Si, individuellement, les éleveurs sont ouverts à cette démarche, la tâche apparaît tellement énorme et complexe qu'il semble difficile d'oeuvrer dans ce sens. Sans oublier que cette adhésion ne doit pas être effectuée aux dépens d'une baisse de revenu.
Deux bonnes nouvelles viennent de tomber. La première vient de l'Institut de l'élevage et de l'Inra. Dans un article scientifique commun publié récemment, ils montrent que les exploitations technico-économiquement les plus performantes « connaissent de faibles impacts environnementaux. À l'inverse, celles non optimisées d'un point de vue environnemental ont recours de façon importante aux intrants et possèdent des coûts de production plus conséquents ».

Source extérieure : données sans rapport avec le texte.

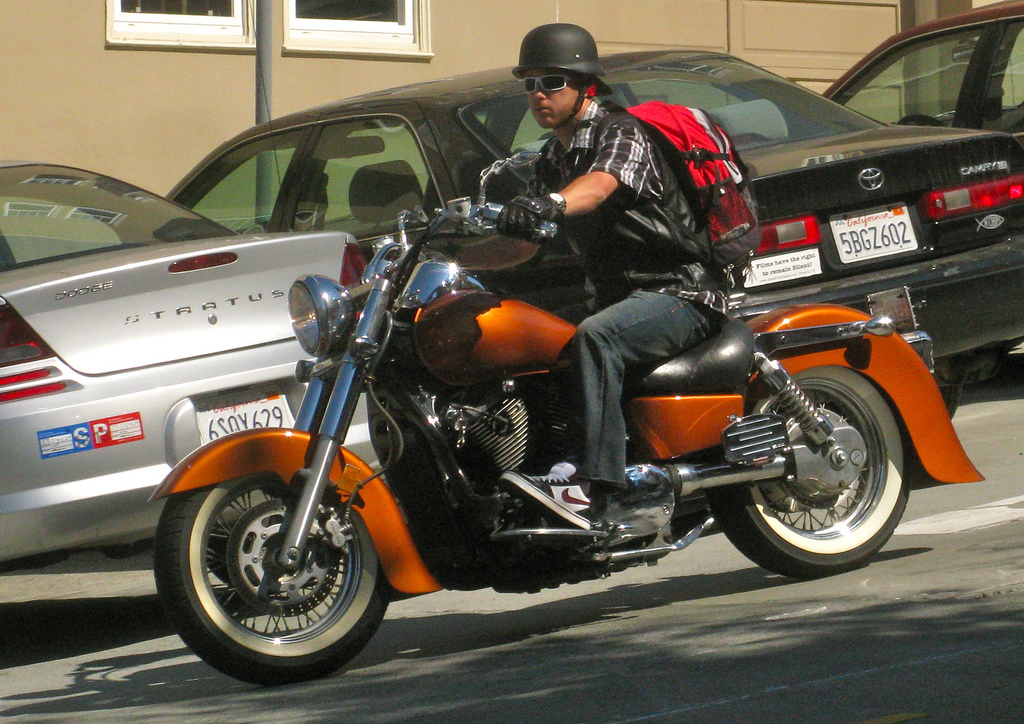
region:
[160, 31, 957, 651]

En veille pour décrocher des subventions
L'autre bonne nouvelle vient d'une étude de l'Inra. Elle identifie dix actions efficaces, décomposées en vingt-six sous-actions. Un tiers relève d'ajustements techniques avec une économie d'intrants sans perte de production et un gain financier pour l'agriculteur (pâturage, plus de légumineuses dans les prairies, réglages des tracteurs, etc.). C'est donc encourageant. Un autre tiers engendre des investissements (méthanisation par exemple) mais pour un coût modéré de la tonne de CO2 évitée (moins de 25 €/t). « À nous d'étudier si des incitations financières leur permettent de basculer dans le positif », a indiqué notamment l'Ademe, le 2 juillet, à l'occasion d'un colloque de l'Inra. Le dernier tiers correspond à des sous-actions à coût plus élevé mais avec effet positif sur d'autres objectifs environnementaux (bandes enherbées, torchères, etc.).
Cette étude inspirera les programmes de financements européens (nouvelle Pac), nationaux et régionaux prévus pour la lutte contre le changement climatique. Aux éleveurs d'être attentifs pour ne pas passer à côté et ainsi avancer dans leurs performances.